Augmenting a Large Language Model with a Combination of Text and Visual Data for Conversational Visualization of Global Geospatial Data
Omar Mena, Alexandre Kouyoumdjian, Lonni Besançon, Michael Gleicher, Ivan Viola, Anders Ynnerman
TL;DR
This work tackles the problem of LLM blindness to visual data by introducing visioverbal augmentation, a method that pre-processes rendered visualizations and their textual descriptions into a compact JSON format to augment LLM prompts. The approach uses a two-stage pipeline: a one-time preprocessing per dataset to extract visual cues from frames and merge them with text, and a runtime loop that runs the conversation with a dual-LLM setup (information-delivery GPT-4o and command-issuing GPT-4). The proof-of-concept, demonstrated on Science On a Sphere geospatial visualizations within the TellUs framework, shows that structured augmentation substantially improves QA accuracy over baselines and achieves high user usability (SUS ~83.75). The work highlights limitations like time-dependent visual content and dynamic visualization capabilities, outlining concrete future directions to broaden the method’s applicability across platforms and datasets, while reducing reliance on extensive fine-tuning.
Abstract
We present a method for augmenting a Large Language Model (LLM) with a combination of text and visual data to enable accurate question answering in visualization of scientific data, making conversational visualization possible. LLMs struggle with tasks like visual data interaction, as they lack contextual visual information.
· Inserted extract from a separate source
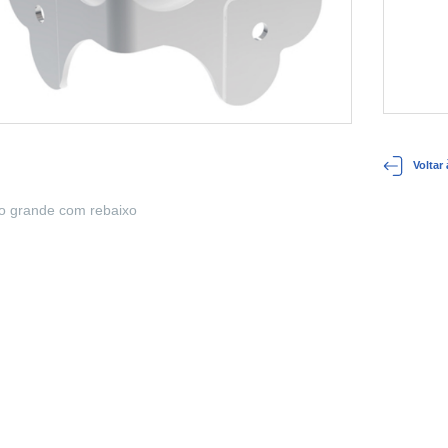
Voltar
o grande com rebaixo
We address this problem by merging a text description of a visualization and dataset with snapshots of the visualization. We extract their essential features into a structured text file, highly compact, yet descriptive enough to appropriately augment the LLM with contextual information, without any fine-tuning. This approach can be applied to any visualization that is already finally rendered, as long as it is associated with some textual description.